◆ Supplied passage
=-=-=-=-=

Path: EDN Asia >> Design Centre >> IC/Board/Systems Design >> Tips for managing PCB design
IC/Board/Systems Design Share print

Tips for managing PCB design

29 Apr 2014  | Mahmoud Wahby

Share this page with your friends

All the examples in this article are developed using the NI Multisim design environment, however the same concepts apply when using different EDA tools.
Net management best practices
1. Perform Electrical Rules Checking

Running an electrical rules check (ERC) assists in quickly finding errors in the design, such as outputs tied together, improper connections to power or ground, and other incorrect wiring situations.

The ERC can also look for unconnected pins in the schematic as well. Occasionally, unconnected pins can get unnoticed (if wires are close to pins but not connected) and may inadvertently flow through to the layout stage.

2. Analyse the Netlist Report
Performing a netlist review can help find any human errors that may occur in net naming. Generate a Netlist report and sort the list by the 'net' column and look for any anomalies, such as single nets or incorrect net names that do not match desired naming conventions. As an example, a common error that can be easily avoided during this exercise is where a power signal is incorrectly assigned different names throughout a design. Consider a multi-page schematic where a net is called 5VDC on one page but on another page, the power signal is incorrectly labelled 5V. If the original intent was to have a single 5VDC net connection, then if the discrepancy is left uncaught, the required 5VDC power signal would likely not be connected to IC parts on the page with the error, and this portion of the circuit would not function as designed.

PCB management
1. Manage PCB Layers
In the schematic tool (NI Multisim software in our example), set the anticipated number of layers that the circuit board will have. (Additional layers can be added as required.) Keep in mind that it is easier to add layers rather than remove layers that already have placed copper.

Also the net-layer assignments will need to be set when initially transferring the design or whenever layers are changed within the design. The net-layer assignments will vary between designs, and users will need to consider separating the routing layers with signals with those for ground and power planes. However, most users can safely enable all net-layer assignments initially.

=-=-=-=-=

◆ Information shown
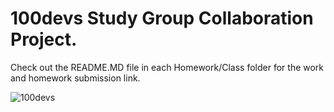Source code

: # 100devs Study Group Collaboration Project.

Check out the README.MD file in each Homework/Class folder for the work and homework submission link.

![100devs](https://user-images.githubusercontent.com/42125735/229366931-b93bf38f-8ef1-42a6-af40-bb9c79975320.jpeg)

=-=-=-=-=

◆ Requirement
Using the PCB design tips, say yes or no to each statement and quote the words that settle it: (a) An electrical rules check can look for unconnected pins in the schematic. (b) Removing layers that already have placed copper is easier than adding layers. (c) Most users should turn off all net-layer assignments at the start. The material has nothing to do with the text.

◆ Expected output
(a) Yes: "The ERC can also look for unconnected pins in the schematic as well."
(b) No: "Keep in mind that it is easier to add layers rather than remove layers that already have placed copper."
(c) No: "However, most users can safely enable all net-layer assignments initially."